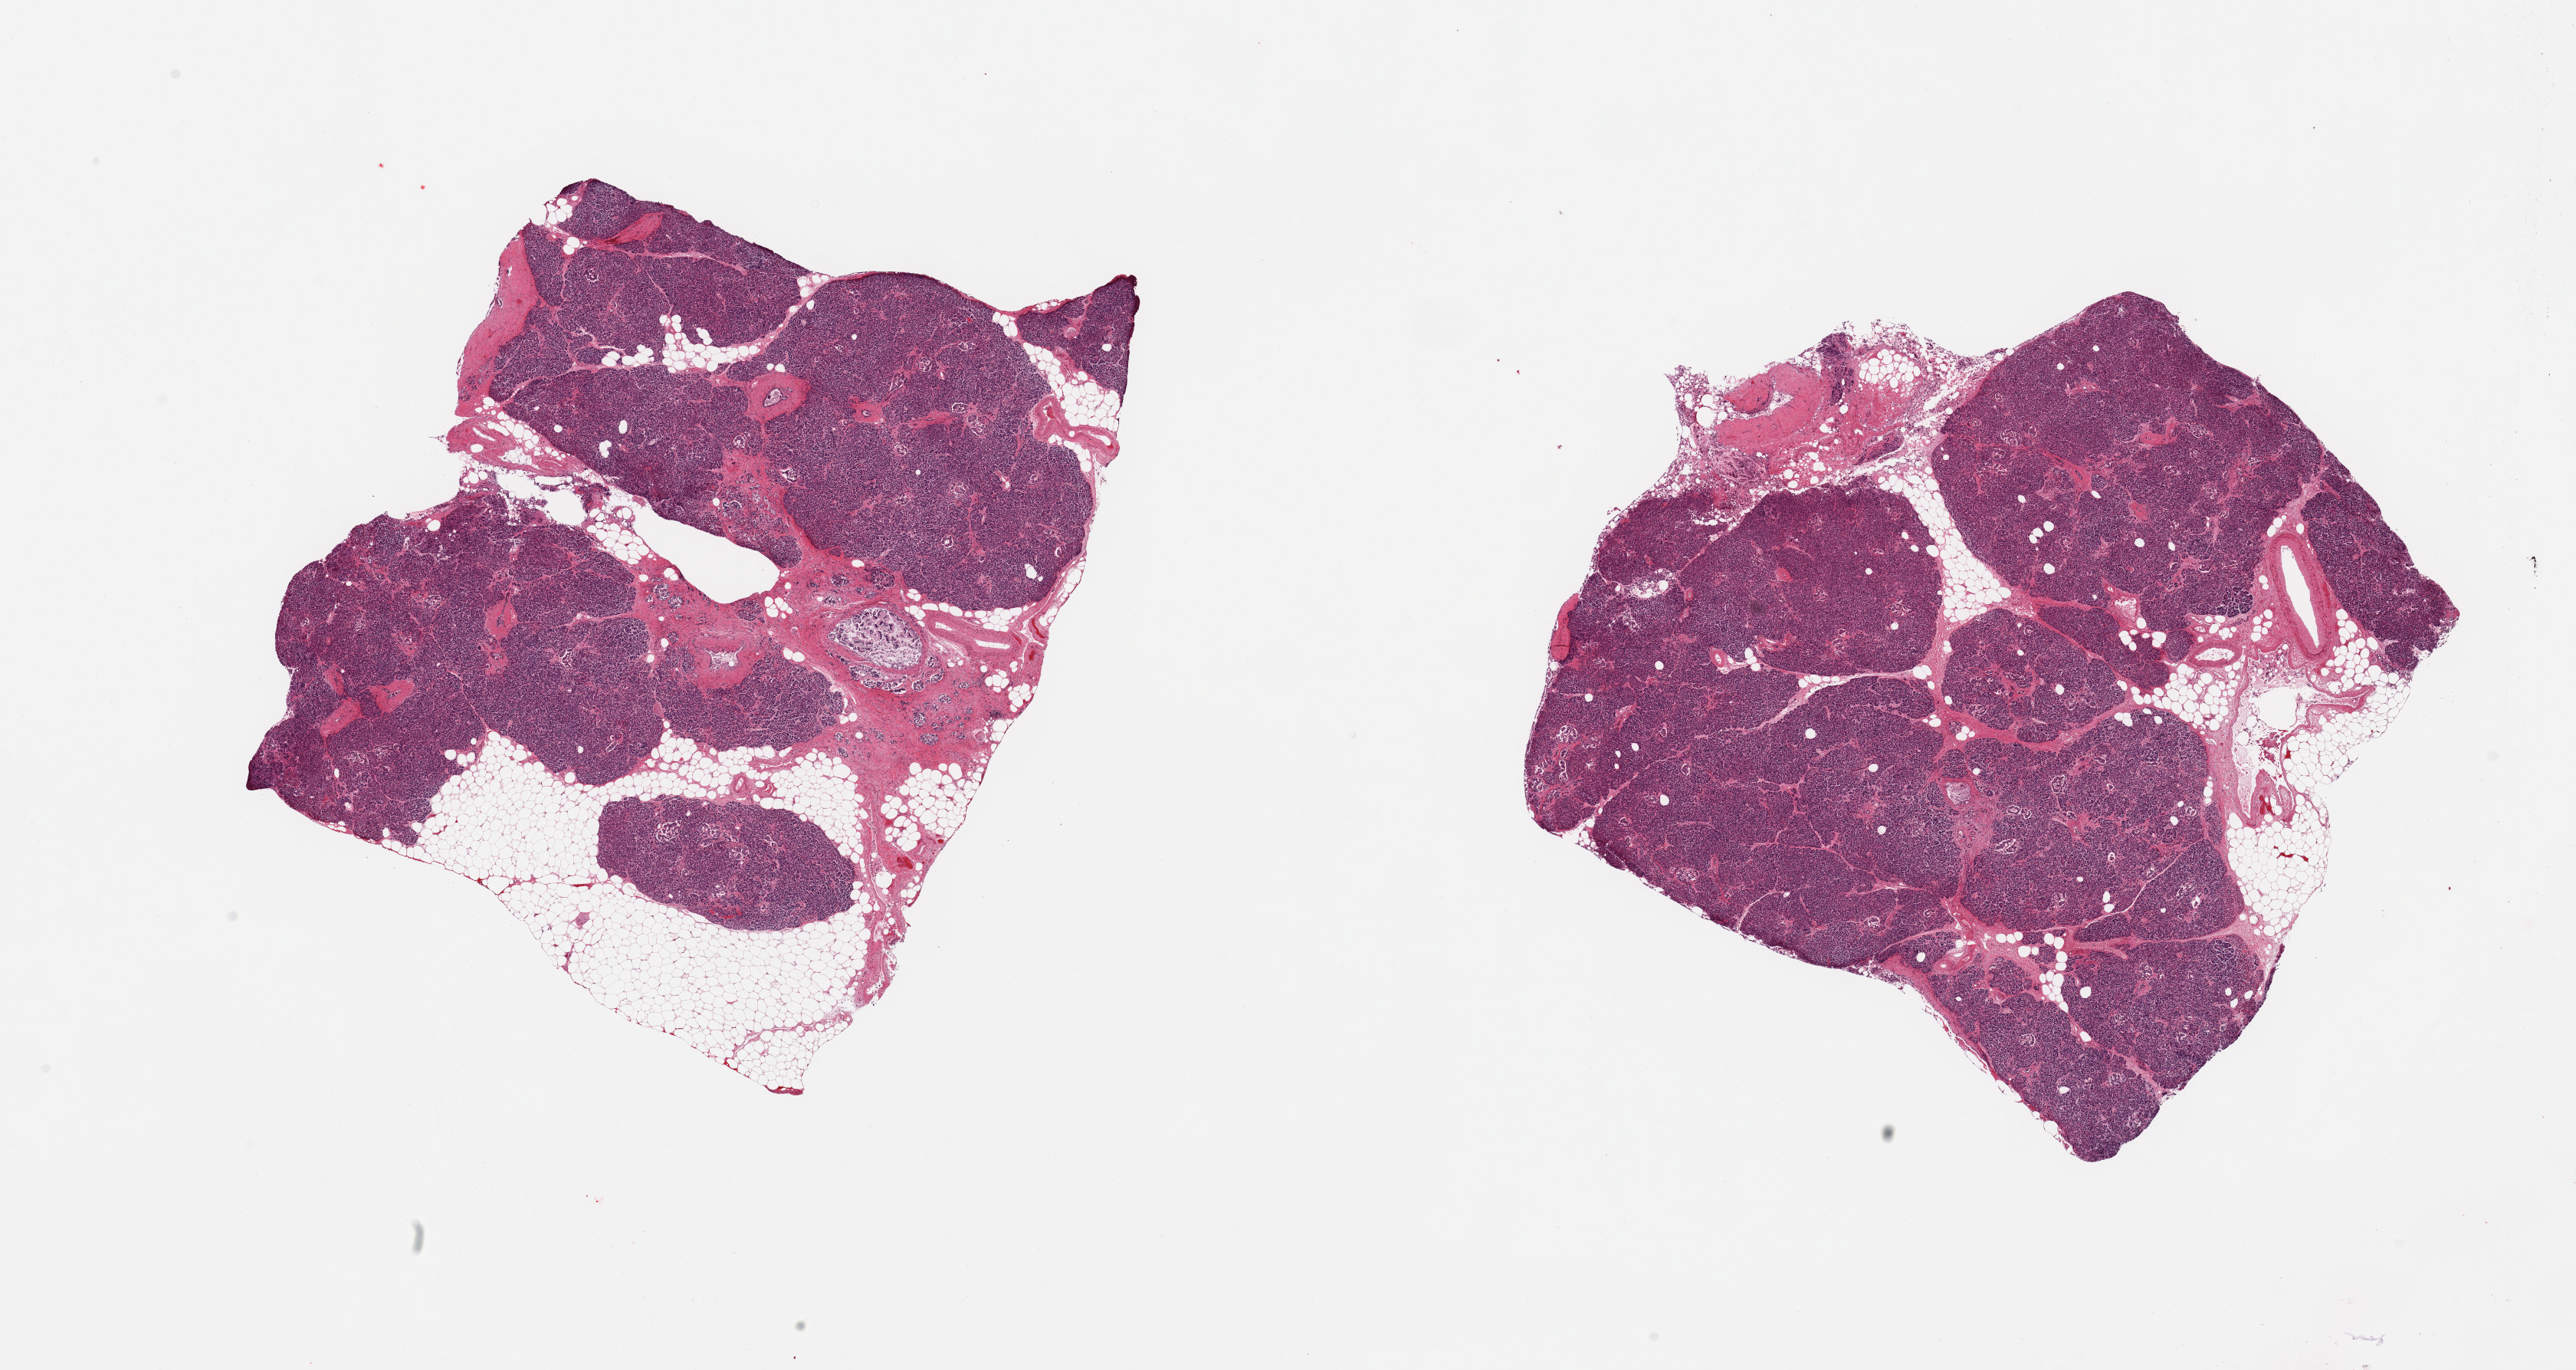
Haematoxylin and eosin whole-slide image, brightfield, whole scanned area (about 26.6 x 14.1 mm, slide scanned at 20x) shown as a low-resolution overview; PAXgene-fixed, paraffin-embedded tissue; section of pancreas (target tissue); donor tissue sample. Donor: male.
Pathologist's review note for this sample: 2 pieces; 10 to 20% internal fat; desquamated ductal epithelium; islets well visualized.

* * *

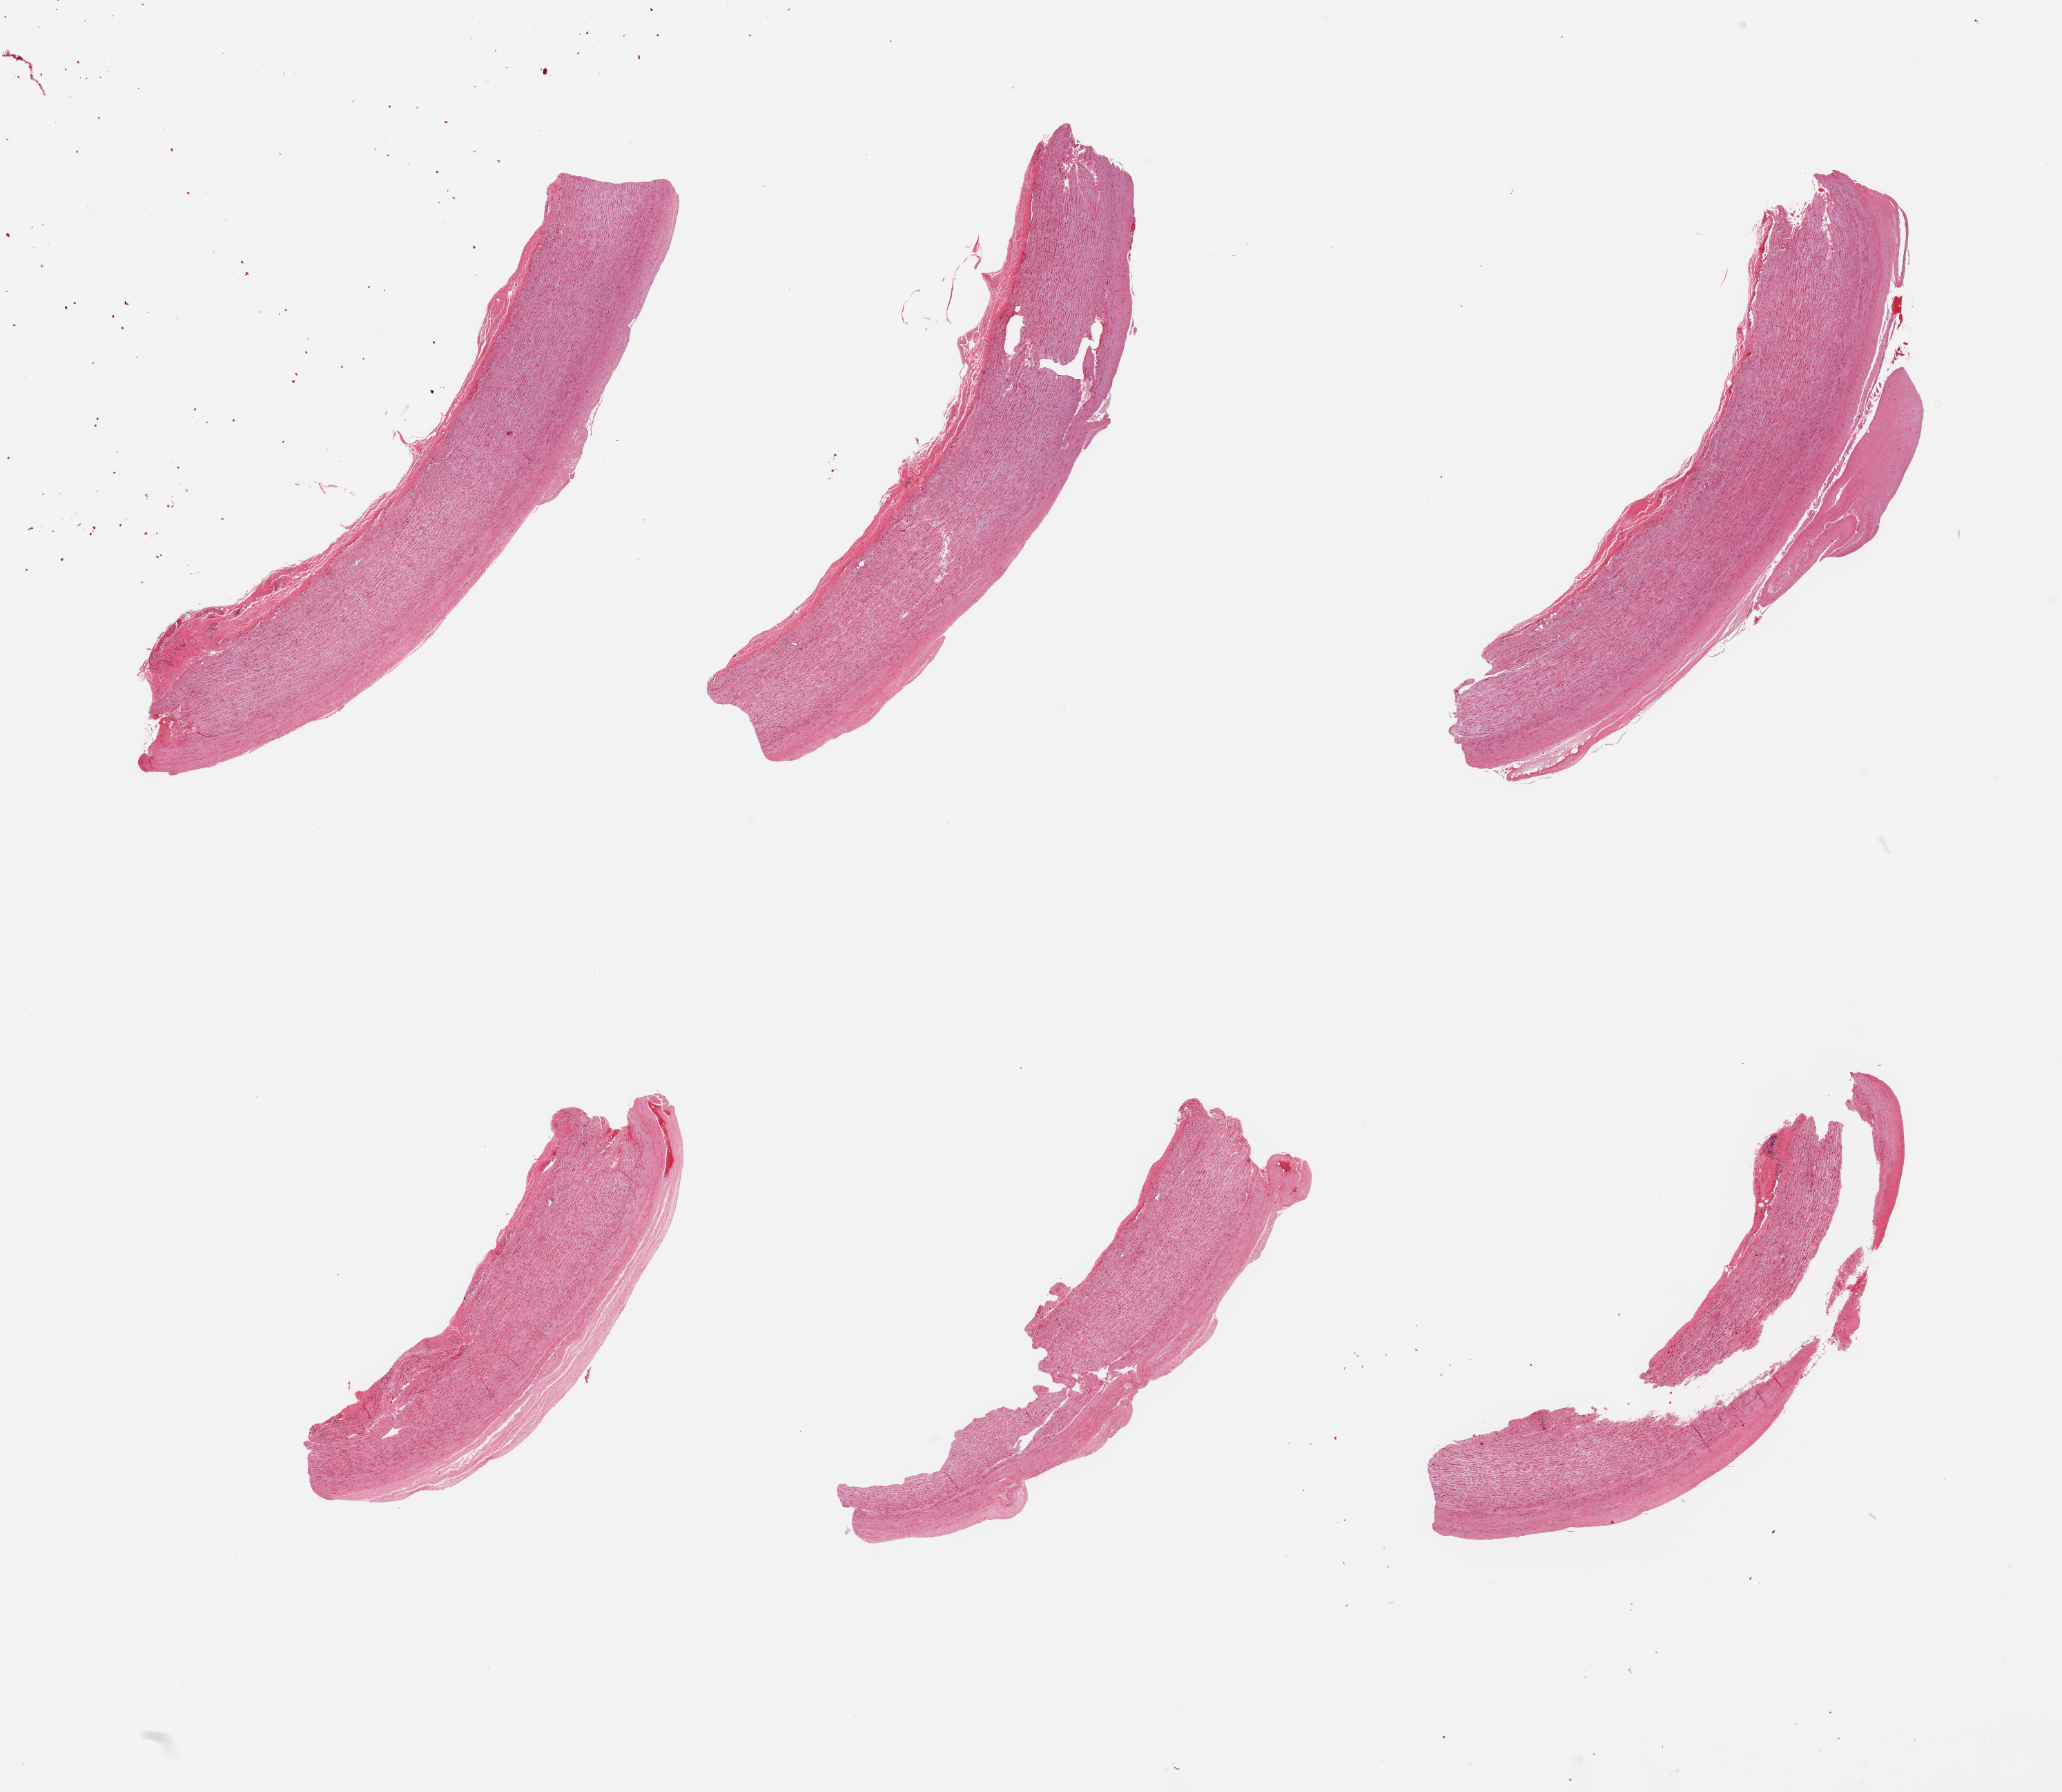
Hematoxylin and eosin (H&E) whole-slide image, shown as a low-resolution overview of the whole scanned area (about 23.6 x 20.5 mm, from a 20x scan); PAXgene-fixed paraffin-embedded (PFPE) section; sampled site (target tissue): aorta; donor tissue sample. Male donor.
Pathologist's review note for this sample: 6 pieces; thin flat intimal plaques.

* WHAT THE TASK REQUIRES *
From the entries above, restate word for word the lines from the line containing "Haematoxylin and eosin" to the line containing "Pathologist's review note for this sample: 2", both ends included, and nothing more.

* ANSWER TO THE PROBLEM *
Haematoxylin and eosin whole-slide image, brightfield, whole scanned area (about 26.6 x 14.1 mm, slide scanned at 20x) shown as a low-resolution overview; PAXgene-fixed, paraffin-embedded tissue; section of pancreas (target tissue); donor tissue sample. Donor: male.
Pathologist's review note for this sample: 2 pieces; 10 to 20% internal fat; desquamated ductal epithelium; islets well visualized.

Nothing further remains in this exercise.